J’en suis au 75e épisode (sur 85) de Miles, ce feu paisible, d’Alain Gerber. C’est merveilleux, de suivre un homme comme ça, en été. C’est très inspirant. Et c’est surtout une grande part de ma propre vie, à la fois intime et artistique. Les grands jazzmen sont une de mes nourritures spirituelles préférées, et ça, depuis la découverte déjà fort ancienne de Charlie Parker. Miles Davis, lui… Si je devais en parler, je ne saurais pas par où commencer. Il est partout, dans ma vie, depuis plus d’un demi-siècle, depuis mes premiers pas sur le clavier d’un Fender Rhodes. Étrangement, je ne l’ai jamais vu sur scène, mais je l’ai tellement écouté que je crois bien que le son de sa trompette coule dans mes veines. Son mauvais goût ? Parlons-en ! Je préfère mille fois son mauvais goût au bon goût à Légion d’honneur de tous les Wynton Marsalis ou autres grandes momies actuelles — ne parlons même pas des nains prétentieux qui leur ont succédé. Le seul, je dis bien le seul qui a réussi à tirer son épingle du jeu, c’est Keith Jarrett. Le jazz est mortel, personne ne veut le reconnaître. Après tout, la musique classique est bien morte, la musique romantique aussi, et la musique baroque, et tant d’autres… Miles ne voulait plus de ce mot, le « jazz » ; il a compris avant tout le monde. Comme toujours, il faut près d’un siècle pour que les gens prennent conscience de ce qui meurt, autour d’eux. La ponctualité n’est pas leur affaire. « Tu comprends que je ne peux pas être fidèle. En musique, je ne suis fidèle qu’à la musique, qui a tous les droits, elle, sauf de se rester fidèle. » Il faut trahir ce qui mérite de l’être. 
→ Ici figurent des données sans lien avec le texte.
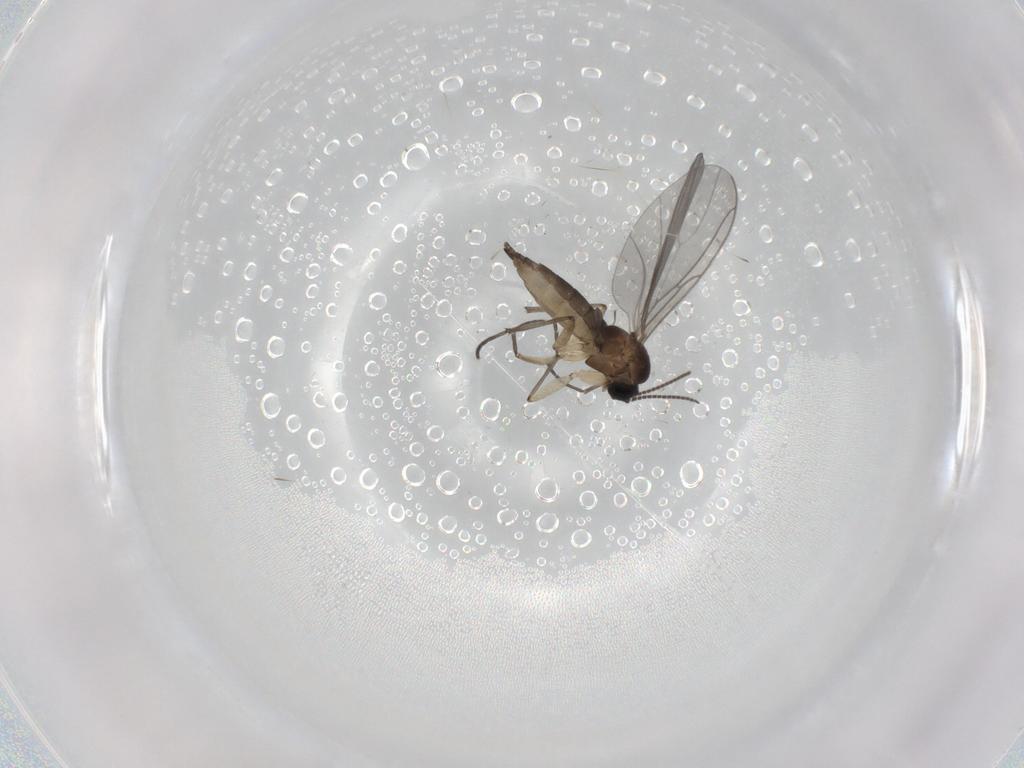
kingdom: Animalia
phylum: Arthropoda
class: Insecta
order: Diptera
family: Sciaridae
Il y a un mot, ce mot qui permet de continuer malgré tout, qui permet de passer outre, tout est restant lucide, et ce mot, c’est « mais ». C’est une conjonction qui implique la négation, qui vit d’elle, ou d’une pseudo-négation. « Je suis un raté incontestable, mais je peux tout de même réussir quelque chose, sur un malentendu. » La négation dont il est question ici n’en est pas vraiment une, c’est plutôt d’un refus, qu’il s’agit, ou, sinon d’un refus, d’une rectification, d’une vérité-malgré, de quelque chose qui échappe à la loi établie, à l’ordre. « Il était dans l’ordre des choses que je ne l’intéresse pas du tout mais elle est pourtant tombée amoureuse de moi. » La vie ne vaut d’être vécue que dans les interstices que désigne le « mais ». « Je t’aime mais je ne suis pas dupe. » C’est en cela que le « mais » est proche du « malgré ». En allant regarder dans le dictionnaire, on s’aperçoit qu’il existe un « mais » adjectif qui signifie « mauvais », « malheureux, triste », voire « dangereux, défavorable ». Le « mais » est donc un risque pris en s’aventurant du côté du danger, en franchissant la limite, (mais) en connaissance de cause. Pour jouir du bien, il faut aller du côté du mal, il n’existe pas d’autre chemin. Il faut risquer la faute, et il faut parfois même boire à son goulot. Il faut trahir la trahison, MAIS… Les vérités-malgré sont les plus intéressantes. De même que l’amour-malgré est le plus fécond. 

Les conjonctions m’ont toujours plu. Peut-être à cause de l’enfance, encore, du génial mais ou et donc or ni car. Les conjonctions conjoignent, elles jointoient tant bien que mal des figures branlantes, elles réunissent des membres épars (là, ça va, épars ?), des propositions, elles tiennent ensemble des bouts de sens et en font des morceaux de super-sens qui eux-mêmes seront absorbés par de plus grands ensembles, MAIS, au bout du compte, quelque chose se détachera de ces grandes structures logiques pour venir flotter devant nos yeux, et ce quelque chose sera un mot, un tout petit mot de rien du tout qui se mettra à clignoter et nous guidera vers d’autres sens, ouvrira en nous une porte dérobée, une porte ignorée, de la même façon qu’un infime détail du corps d’une femme nous fait entrer dans un monde infini de rêveries érotiques. Les phrases ne sont rien d’autre que la poursuite effrénée et toujours déçue de ce qu’un petit mot de rien du tout a laissé entrevoir sur le corps d’une femme.